Systematic health and safety failures stretching into the upper reaches of the Department of Labour were among the causes of a deadly explosion in the Pike River mine, an expert has claimed.

Auckland University human factors expert Kathleen Callaghan criticised the department's proceedures in evidence to the Royal Commission of Inquiry into the Pike River mine disaster today.

She said many of the health and safety problems at Pike River mine that led to the November 19 mine explosion which killed 29 men were also present in the DoL.

A DoL commissioned reported which largely exonerated the department for its role in the disaster, called Gunningham and Neal, was often wrong, she said.

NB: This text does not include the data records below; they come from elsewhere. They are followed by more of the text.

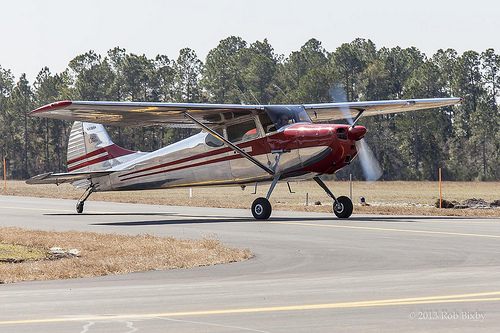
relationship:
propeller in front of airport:
[318, 80, 387, 193] [25, 80, 463, 220]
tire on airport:
[72, 197, 90, 217] [25, 80, 463, 220]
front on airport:
[333, 196, 354, 220] [25, 80, 463, 220]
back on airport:
[74, 200, 84, 213] [25, 80, 463, 220]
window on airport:
[203, 116, 261, 151] [25, 80, 463, 220]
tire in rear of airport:
[72, 197, 90, 217] [25, 80, 463, 220]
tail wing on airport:
[59, 120, 117, 172] [25, 80, 463, 220]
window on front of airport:
[258, 109, 315, 135] [25, 80, 463, 220]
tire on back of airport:
[72, 197, 90, 217] [25, 80, 463, 220]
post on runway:
[432, 164, 449, 211] [4, 192, 498, 332]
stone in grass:
[45, 242, 88, 262] [1, 176, 499, 275]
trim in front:
[253, 202, 265, 216] [333, 196, 354, 220]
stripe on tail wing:
[63, 141, 142, 177] [59, 120, 117, 172]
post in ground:
[432, 164, 449, 211] [429, 190, 500, 214]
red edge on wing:
[24, 96, 73, 120] [26, 95, 257, 128]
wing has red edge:
[26, 95, 257, 128] [24, 96, 73, 120]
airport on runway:
[25, 80, 463, 220] [4, 192, 498, 332]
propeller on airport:
[318, 80, 387, 193] [25, 80, 463, 220]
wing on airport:
[26, 95, 257, 128] [25, 80, 463, 220]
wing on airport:
[308, 91, 467, 126] [25, 80, 463, 220]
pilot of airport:
[265, 109, 296, 136] [25, 80, 463, 220]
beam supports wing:
[180, 110, 277, 181] [26, 95, 257, 128]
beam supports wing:
[348, 111, 363, 127] [308, 91, 467, 126]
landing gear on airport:
[71, 202, 86, 216] [25, 80, 463, 220]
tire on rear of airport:
[72, 197, 90, 217] [25, 80, 463, 220]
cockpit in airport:
[227, 109, 313, 146] [25, 80, 463, 220]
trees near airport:
[0, 32, 499, 187] [1, 85, 500, 332]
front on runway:
[333, 196, 354, 220] [4, 192, 498, 332]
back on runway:
[74, 200, 84, 213] [4, 192, 498, 332]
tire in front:
[72, 197, 90, 217] [243, 180, 361, 227]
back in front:
[74, 200, 84, 213] [243, 180, 361, 227]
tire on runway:
[72, 197, 90, 217] [4, 192, 498, 332]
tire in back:
[72, 197, 90, 217] [63, 189, 105, 220]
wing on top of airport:
[26, 95, 257, 128] [25, 80, 463, 220]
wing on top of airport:
[308, 91, 467, 126] [25, 80, 463, 220]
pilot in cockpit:
[265, 109, 296, 136] [227, 109, 313, 146]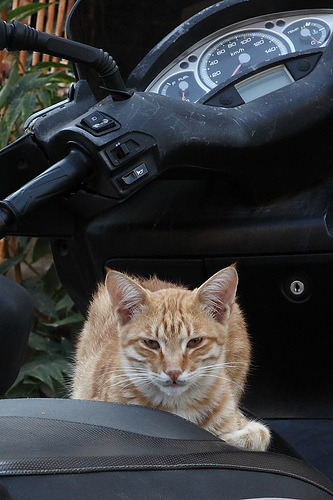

"The error producing conditions at Pike River mine are not dissimilar from the ones that are identified at the Department of Labour. They are very very similar and I think we need to be mindful of that... There is evidence to show a causal link with the regulator.

"There is an expression which says the fish rots from its head."

Ms Callaghan highlighted a series of health and safety incidents at Pike River that she claimed warranted significant further investigation.

They included an incident where loose rags and plastic were sucked up through the blades of an emergency helicopter called to a serious harm incident.

Another accident saw a worker injured by a rock fall caused by inadequate ground support.

Mine inspectors should have been very concerned that those incidents showed poor housekeeping and a lack of worker safety training, Ms Callaghan said.

She claimed the Department of Labour did not equip the inspectors to investigate complex matters of safety culture and did not give them easy access to legal advice.

"Departmental inspectors missed such a pattern of holes... They clearly identify a lot of well established error producing holes in the Department of Labour."


Ms Callaghan said the department had to improve its health and safety systems in the wake of the the Pike River disaster.

Not doing so would help lead to more deadly events, she said.

"It is to ignore the lessons New Zealand should already have learnt. The lessons from Erebus."

Ms Callaghan earlier pointed to evidence showing shift managers had cherry picked which health and safety incidents to report and investigate.

It was concerning to see some safety problems happened again and again within the mine, she said.

"The fact that they're repeated indicates to me... that either the action was not undertaken or it was not appropriate.


"You will see events stop being repeated."